Ich sehe es mit einem lachenden Auge, weil ich es eigentlich gut finde, dass man nach dieser Entscheidung in Großbritannien endlich mal anfängt, sich ernsthaft darüber zu streiten, wo wir in Europa hinwollen, und nicht nur in Sonntagsreden, sondern sich wirklich mal damit auseinandersetzt und überlegt, wie es weitergehen kann. So habe ich die Beiträge von Schäuble und auch von Sigmar Gabriel verstanden.

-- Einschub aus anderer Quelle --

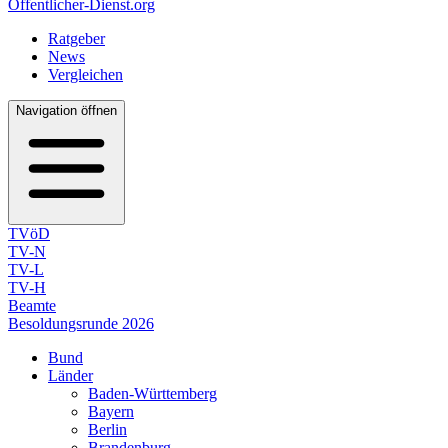
Öffentlicher-Dienst.org
Ratgeber
News
Vergleichen
Navigation öffnen
TVöD
TV-N
TV-L
TV-H
Beamte
Besoldungsrunde 2026
Bund
Länder
Baden-Württemberg
Bayern
Berlin
Brandenburg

Ich sehe es aber mit einem weinenden Auge, weil beide Vorschläge nicht tauglich sind. Ich halte das Vorgehen von Schäuble, jetzt wieder aufs Interkontinentale zu setzen und wegzugehen von der Gemeinschaftsmethode, für nicht zielführend. Das war während der Finanzkrise schon so. Das ist, glaube ich, nicht der taugliche Weg, wie wir weitergehen sollten. Ich finde das Vorgehen von Gabriel aber auch nicht ganz ausreichend.
Aber: Was ich sehr witzig fand, Herr Lindner, in Ihrer Rede ist, dass Sie gesagt haben, bei dieser Großen Koalition, bei dieser Bundesregierung würde es um Europa gehen und nicht um Profilierung für die Bundestagswahl. Dass Sie – wie soll ich das sagen? – ein spezielles Verhältnis zur Profilierung haben, geschenkt. Aber wer bitte hat in London werbewirksam diesen Transporter auf die Straße gejagt mit dem FDP-Logo
(Christian Lindner [FDP]: Gut, oder?)
und der Aussage „Keep calm“ und hat dafür geworben, dass Start-ups nach Berlin gehen?
(Beifall von den GRÜNEN, der SPD und den PIRATEN)
Das war schade, leider nicht nach Düsseldorf. Die hätten besser nach Düsseldorf gehen sollen. Wer um alles in der Welt hat sich denn für die Bundestagswahl profiliert? – Die FDP! Dann können Sie doch hier nicht sagen, bei der Großen Koalition ist das keine Profilierung. So geht es natürlich nicht.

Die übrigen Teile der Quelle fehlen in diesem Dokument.